Everything starts with a story. Just ask Sasha Williams, a 16-year old with big dreams. Last month, Williams didn’t just get a selfie — she got a hug and words of encouragement from Ava DuVernay, the directing powerhouse whose work, from 13th to Selma, tackles inclusion and racial division head on and continues to find new ways to define the art of storytelling.
The occasion was an event organized by HP, Disney and Nissan to bring together girls from Black Girls Code, a nonprofit that nurtures the tech skills of girls of color, to celebrate the release of DuVernay’s big-budget film, A Wrinkle in Time. With seven chapters in the U.S. and South Africa for girls 7 to 17, Black Girls Code runs after-school programs, summer camps and hackathons where local groups build projects ranging from websites to robots.
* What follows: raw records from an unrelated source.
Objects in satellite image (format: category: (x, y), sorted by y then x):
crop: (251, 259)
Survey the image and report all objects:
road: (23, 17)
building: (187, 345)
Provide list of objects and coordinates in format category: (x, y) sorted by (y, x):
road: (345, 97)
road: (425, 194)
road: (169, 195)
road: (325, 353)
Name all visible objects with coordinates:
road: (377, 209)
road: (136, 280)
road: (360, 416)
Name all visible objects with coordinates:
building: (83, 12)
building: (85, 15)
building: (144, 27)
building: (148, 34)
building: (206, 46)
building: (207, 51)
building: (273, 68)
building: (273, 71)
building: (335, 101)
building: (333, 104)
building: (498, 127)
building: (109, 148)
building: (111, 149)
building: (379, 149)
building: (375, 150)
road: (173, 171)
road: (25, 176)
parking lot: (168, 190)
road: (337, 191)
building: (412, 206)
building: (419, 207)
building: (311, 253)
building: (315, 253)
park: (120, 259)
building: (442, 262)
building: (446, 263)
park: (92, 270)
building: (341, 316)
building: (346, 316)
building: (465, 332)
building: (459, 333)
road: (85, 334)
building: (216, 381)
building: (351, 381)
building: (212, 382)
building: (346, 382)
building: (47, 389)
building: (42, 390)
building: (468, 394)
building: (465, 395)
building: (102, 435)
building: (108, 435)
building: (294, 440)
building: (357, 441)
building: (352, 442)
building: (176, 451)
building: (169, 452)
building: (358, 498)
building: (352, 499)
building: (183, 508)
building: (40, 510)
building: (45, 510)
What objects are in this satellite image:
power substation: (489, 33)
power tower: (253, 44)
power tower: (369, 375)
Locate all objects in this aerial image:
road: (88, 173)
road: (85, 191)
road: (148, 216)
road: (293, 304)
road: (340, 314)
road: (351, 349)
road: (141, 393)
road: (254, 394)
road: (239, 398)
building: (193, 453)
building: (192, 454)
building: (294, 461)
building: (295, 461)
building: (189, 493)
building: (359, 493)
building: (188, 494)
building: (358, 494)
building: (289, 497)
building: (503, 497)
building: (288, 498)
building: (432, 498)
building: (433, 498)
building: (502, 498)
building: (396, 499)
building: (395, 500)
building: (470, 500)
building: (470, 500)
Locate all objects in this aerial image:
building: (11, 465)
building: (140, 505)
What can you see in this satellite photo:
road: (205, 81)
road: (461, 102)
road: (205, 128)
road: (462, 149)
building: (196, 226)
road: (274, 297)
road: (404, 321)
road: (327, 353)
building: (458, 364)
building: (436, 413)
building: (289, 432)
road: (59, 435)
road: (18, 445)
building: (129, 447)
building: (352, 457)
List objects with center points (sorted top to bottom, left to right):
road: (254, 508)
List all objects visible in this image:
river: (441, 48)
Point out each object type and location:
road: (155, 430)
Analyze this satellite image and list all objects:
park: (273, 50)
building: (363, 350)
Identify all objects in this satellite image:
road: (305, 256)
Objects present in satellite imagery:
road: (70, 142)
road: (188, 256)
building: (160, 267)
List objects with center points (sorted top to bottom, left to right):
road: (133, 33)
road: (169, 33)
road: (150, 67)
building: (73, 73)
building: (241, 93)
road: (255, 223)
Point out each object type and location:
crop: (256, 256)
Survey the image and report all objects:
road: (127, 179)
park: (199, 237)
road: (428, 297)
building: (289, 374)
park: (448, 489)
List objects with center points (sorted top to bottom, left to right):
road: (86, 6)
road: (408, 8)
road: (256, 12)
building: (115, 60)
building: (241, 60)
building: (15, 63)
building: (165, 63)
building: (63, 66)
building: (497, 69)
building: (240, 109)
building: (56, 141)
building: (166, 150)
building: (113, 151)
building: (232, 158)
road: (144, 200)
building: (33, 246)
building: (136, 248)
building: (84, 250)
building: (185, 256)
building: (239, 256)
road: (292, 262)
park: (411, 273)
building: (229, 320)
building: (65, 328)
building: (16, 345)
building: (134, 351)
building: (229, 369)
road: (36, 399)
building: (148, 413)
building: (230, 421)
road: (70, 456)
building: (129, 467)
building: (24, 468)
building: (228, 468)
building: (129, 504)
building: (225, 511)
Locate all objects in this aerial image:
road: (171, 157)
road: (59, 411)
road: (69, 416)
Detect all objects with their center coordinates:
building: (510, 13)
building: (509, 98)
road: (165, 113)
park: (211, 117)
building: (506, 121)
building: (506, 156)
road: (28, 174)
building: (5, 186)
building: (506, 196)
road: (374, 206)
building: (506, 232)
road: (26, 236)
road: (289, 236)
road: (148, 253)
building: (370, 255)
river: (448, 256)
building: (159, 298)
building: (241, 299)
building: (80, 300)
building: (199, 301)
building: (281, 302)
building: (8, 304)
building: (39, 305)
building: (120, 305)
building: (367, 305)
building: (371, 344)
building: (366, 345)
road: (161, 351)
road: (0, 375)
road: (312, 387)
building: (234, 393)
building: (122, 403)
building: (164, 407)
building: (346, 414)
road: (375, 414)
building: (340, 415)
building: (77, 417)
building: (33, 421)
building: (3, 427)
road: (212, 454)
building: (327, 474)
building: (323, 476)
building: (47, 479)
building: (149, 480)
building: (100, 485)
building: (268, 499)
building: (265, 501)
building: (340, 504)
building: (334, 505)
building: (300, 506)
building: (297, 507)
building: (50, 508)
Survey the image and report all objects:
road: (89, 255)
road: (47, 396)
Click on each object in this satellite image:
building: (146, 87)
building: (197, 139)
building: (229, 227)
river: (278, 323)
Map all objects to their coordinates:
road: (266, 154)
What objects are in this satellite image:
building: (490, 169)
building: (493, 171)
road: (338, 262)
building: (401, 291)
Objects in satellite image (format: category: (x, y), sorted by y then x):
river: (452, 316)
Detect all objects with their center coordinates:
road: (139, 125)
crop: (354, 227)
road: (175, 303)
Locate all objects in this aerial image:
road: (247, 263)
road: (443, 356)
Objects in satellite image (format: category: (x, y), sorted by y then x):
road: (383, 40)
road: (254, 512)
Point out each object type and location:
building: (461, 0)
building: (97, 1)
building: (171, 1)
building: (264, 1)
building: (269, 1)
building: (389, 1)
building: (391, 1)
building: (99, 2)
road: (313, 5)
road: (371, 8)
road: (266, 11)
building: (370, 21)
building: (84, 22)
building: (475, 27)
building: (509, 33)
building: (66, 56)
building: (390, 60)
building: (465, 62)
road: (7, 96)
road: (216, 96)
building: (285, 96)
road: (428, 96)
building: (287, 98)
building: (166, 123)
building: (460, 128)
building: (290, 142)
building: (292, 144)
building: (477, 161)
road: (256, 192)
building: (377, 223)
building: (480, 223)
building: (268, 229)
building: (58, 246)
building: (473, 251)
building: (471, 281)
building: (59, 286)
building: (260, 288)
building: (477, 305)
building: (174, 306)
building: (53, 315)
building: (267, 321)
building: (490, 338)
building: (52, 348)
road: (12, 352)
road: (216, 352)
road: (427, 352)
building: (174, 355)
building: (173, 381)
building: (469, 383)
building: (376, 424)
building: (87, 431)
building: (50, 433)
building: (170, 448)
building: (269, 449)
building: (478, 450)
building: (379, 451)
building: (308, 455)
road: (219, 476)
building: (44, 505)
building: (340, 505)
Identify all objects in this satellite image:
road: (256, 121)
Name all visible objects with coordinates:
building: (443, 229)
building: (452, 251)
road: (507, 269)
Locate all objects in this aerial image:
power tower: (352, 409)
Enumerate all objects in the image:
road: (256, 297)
Giddy and tearful, Williams was electrified by her encounter with the director. “I've always looked up to [Ava]” says the young California native, who hopes to one day become a virtual-reality game designer. “And now, for her to take on this story about a little black girl trying to become a warrior, about being who you are, it’s just really inspiring.”
Williams wasn’t the only one energized by the moment. At the event, part coding challenge/part affirmation, 40 or so girls were treated to the first public showing of the film, as well as talks with several of the movie’s stars, including Storm Reid, who plays the story’s hero, Meg Murry; Reese Witherspoon; Chris Pine; and Gugu Mbatha-Raw.